Print each entry word for word.
====================
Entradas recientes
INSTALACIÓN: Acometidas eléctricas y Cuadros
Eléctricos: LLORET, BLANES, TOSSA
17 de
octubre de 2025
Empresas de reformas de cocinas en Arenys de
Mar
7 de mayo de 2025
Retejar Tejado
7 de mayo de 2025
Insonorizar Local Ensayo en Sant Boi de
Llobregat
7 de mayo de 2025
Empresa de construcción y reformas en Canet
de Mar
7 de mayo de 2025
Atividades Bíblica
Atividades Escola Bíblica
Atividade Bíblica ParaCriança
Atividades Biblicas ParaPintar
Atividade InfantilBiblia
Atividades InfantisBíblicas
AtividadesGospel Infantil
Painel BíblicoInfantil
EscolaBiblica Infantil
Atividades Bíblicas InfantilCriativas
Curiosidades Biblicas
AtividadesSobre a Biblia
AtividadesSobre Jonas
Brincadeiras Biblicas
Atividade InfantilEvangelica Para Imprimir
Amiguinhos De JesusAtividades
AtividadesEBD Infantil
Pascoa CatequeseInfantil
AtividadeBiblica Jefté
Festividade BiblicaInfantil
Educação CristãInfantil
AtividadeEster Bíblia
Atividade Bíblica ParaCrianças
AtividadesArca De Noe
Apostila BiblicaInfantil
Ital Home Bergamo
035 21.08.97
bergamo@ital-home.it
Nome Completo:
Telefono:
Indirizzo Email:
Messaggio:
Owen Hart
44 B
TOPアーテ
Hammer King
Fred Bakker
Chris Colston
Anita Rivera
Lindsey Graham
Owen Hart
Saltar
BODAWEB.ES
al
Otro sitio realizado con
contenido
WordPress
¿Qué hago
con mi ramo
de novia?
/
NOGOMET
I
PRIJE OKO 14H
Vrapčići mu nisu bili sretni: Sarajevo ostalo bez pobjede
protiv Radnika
====================
> [OUTPUT BELOW]:
Entradas recientes
INSTALACIÓN: Acometidas eléctricas y Cuadros
Eléctricos: LLORET, BLANES, TOSSA
17 de
octubre de 2025
Empresas de reformas de cocinas en Arenys de
Mar
7 de mayo de 2025
Retejar Tejado
7 de mayo de 2025
Insonorizar Local Ensayo en Sant Boi de
Llobregat
7 de mayo de 2025
Empresa de construcción y reformas en Canet
de Mar
7 de mayo de 2025
Atividades Bíblica
Atividades Escola Bíblica
Atividade Bíblica ParaCriança
Atividades Biblicas ParaPintar
Atividade InfantilBiblia
Atividades InfantisBíblicas
AtividadesGospel Infantil
Painel BíblicoInfantil
EscolaBiblica Infantil
Atividades Bíblicas InfantilCriativas
Curiosidades Biblicas
AtividadesSobre a Biblia
AtividadesSobre Jonas
Brincadeiras Biblicas
Atividade InfantilEvangelica Para Imprimir
Amiguinhos De JesusAtividades
AtividadesEBD Infantil
Pascoa CatequeseInfantil
AtividadeBiblica Jefté
Festividade BiblicaInfantil
Educação CristãInfantil
AtividadeEster Bíblia
Atividade Bíblica ParaCrianças
AtividadesArca De Noe
Apostila BiblicaInfantil
Ital Home Bergamo
035 21.08.97
bergamo@ital-home.it
Nome Completo:
Telefono:
Indirizzo Email:
Messaggio:
Owen Hart
44 B
TOPアーテ
Hammer King
Fred Bakker
Chris Colston
Anita Rivera
Lindsey Graham
Owen Hart
Saltar
BODAWEB.ES
al
Otro sitio realizado con
contenido
WordPress
¿Qué hago
con mi ramo
de novia?
/
NOGOMET
I
PRIJE OKO 14H
Vrapčići mu nisu bili sretni: Sarajevo ostalo bez pobjede
protiv Radnika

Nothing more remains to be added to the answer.